Nora miró otra vez el retrovisor. Algo había ocurrido ahí atrás, tal vez un accidente. Si era así, se repitió a sí misma, se trataba de una mera coincidencia que nada tenía que ver con aquel cosquilleo que sentía en el estómago, el que la estaba incomodando desde la salida de Avis. La sensación de que «no estaba sola».
Ahora, al llegar al centro de Back Bay, esa sensación empezaba a desaparecer.

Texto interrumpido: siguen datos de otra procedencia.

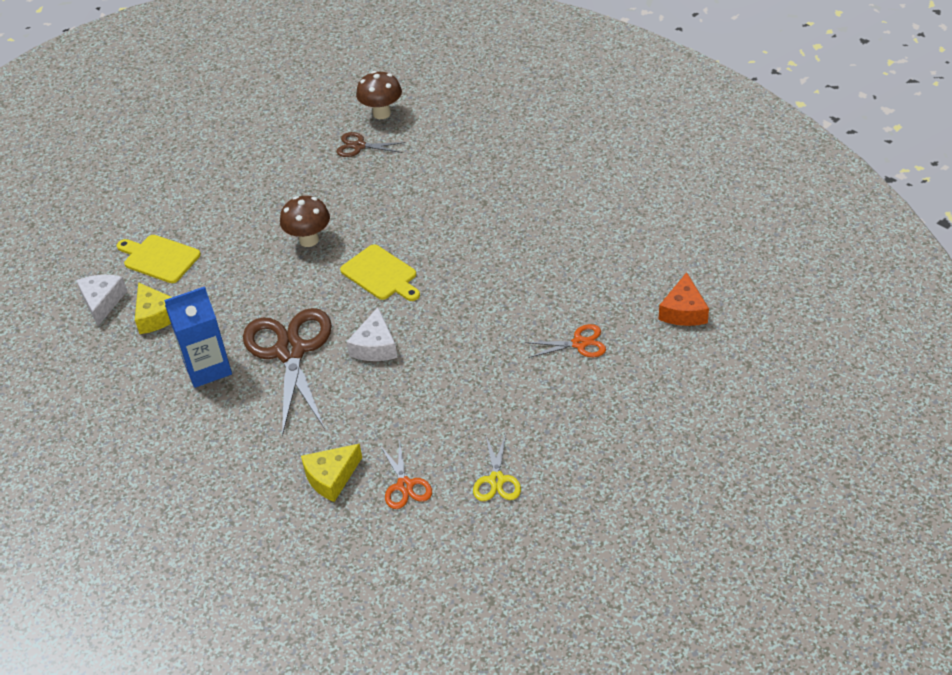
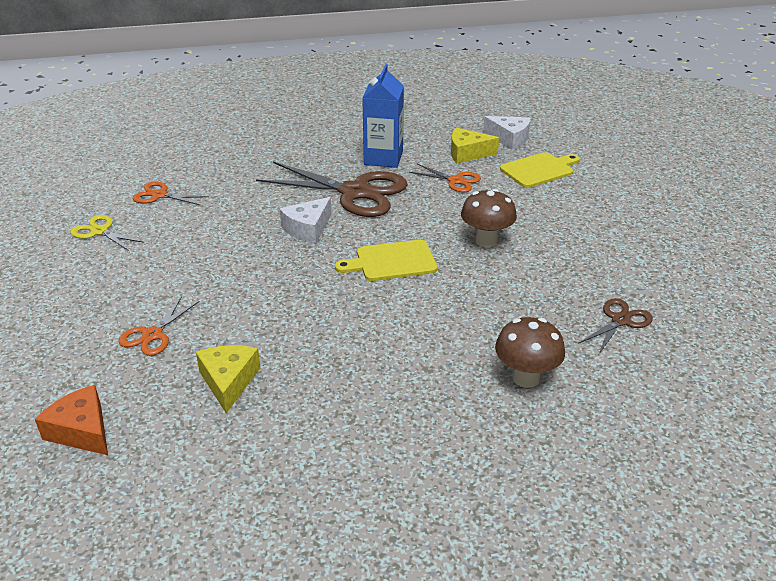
camera: 120 degrees right, 10 degrees down
(219, 299) = (455, 181): none -> orange scissors
(331, 477) = (212, 172): yellow cheese -> yellow cheese (228, 381)
(375, 346) = (308, 229): white cheese -> white cheese turned 90 degrees counterclockwise
(381, 113) = (679, 361): brown mushroom -> brown mushroom (526, 378)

El tráfico en la avenida Commowealth pasaba de arrastrarse lentamente a detenerse por completo. Había una manifestación en Newbury y las otras calles lo estaban pagando. Nora se vio obligada a dar tres vueltas antes de encontrar un sitio.
Durante el trayecto en autobús desde el aeropuerto se había vuelto a poner su anillo de casada. Tras la revisión habitual en el espejo que llevaba en el coche, se dispuso a salir. Sacó la maleta y cerró el techo del coche. «Nena, es la hora del espectáculo.»
Como de costumbre, Jeffrey estaba trabajando cuando ella entró. Ya había aprendido que sólo había tres cosas que podían apartarle de su escritorio: la comida, el sueño y el sexo, y no en ese orden necesariamente.
En lugar de llamarle, Nora se dirigió en silencio hacia la parte de atrás de la casa. Entre lo concentrado que estaba y la música de fondo, seguro que no la oiría.
Abrió la puerta que había junto a la antecocina y se metió en el pequeño patio. Las altas espalderas, cubiertas de hiedra y flor de lis, así como de otras plantas estratégicamente colocadas, aislaban aquel acogedor rincón.
Le bastó un minuto para prepararse. Recostada en los almohadones de una chaise longue de mimbre, cogió el móvil y llamó. Segundos después, oyó sonar el timbre en el interior. Finalmente, Jeffrey contestó.
– Soy yo, cielo -dijo ella.
– Por favor, no me digas que no vas a venir.
Ella se rió.
– No, no pensaba hacerlo.
– Espera un momento; ¿dónde estás?
– Echa un vistazo afuera.
Miró hacia arriba hasta que vio a Jeffrey aparecer en la ventana de su biblioteca. Él se quedó con la boca abierta y luego empezó a reír, y Nora pudo oír su risa claramente a través del teléfono.
– Oh… mi… -dijo él.
Nora estaba desnuda en la chaise longue y sólo llevaba puestos los zapatos de tacón. Le susurró al auricular:
– ¿Ves algo que te guste?
– La verdad es que veo muchas cosas. Y ninguna que no me guste.
– Bien. No te hagas daño al bajar corriendo la escalera.